Top of DATA FOR PROCESSING

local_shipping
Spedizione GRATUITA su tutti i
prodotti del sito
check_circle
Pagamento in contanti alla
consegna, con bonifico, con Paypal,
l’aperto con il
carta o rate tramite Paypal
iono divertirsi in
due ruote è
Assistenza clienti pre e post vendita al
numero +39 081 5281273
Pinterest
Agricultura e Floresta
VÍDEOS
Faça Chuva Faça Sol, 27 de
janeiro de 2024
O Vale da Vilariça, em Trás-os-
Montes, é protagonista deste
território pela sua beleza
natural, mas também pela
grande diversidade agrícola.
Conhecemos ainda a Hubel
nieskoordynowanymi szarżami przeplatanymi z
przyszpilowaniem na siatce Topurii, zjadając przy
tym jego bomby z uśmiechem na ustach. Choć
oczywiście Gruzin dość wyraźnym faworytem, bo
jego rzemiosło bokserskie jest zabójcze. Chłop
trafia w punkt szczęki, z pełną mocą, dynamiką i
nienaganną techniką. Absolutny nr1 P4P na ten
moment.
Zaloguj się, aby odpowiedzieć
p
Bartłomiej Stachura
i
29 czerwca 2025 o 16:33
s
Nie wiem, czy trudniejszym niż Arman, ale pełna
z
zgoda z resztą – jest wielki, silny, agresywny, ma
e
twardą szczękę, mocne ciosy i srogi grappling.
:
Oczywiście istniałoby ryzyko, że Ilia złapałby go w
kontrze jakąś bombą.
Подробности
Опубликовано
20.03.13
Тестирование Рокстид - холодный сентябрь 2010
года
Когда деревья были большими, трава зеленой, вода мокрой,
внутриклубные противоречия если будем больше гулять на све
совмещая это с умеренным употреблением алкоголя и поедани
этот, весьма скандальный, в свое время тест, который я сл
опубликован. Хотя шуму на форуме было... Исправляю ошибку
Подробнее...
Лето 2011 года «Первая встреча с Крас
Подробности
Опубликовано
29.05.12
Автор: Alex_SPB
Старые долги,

Bottom of DATA FOR PROCESSING

### [PROBLEM TO SOLVE]
Out of the records above, pull the lines that include the word "jego".

### [YOUR SOLUTION]
tym jego bomby z uśmiechem na ustach. Choć
jego rzemiosło bokserskie jest zabójcze. Chłop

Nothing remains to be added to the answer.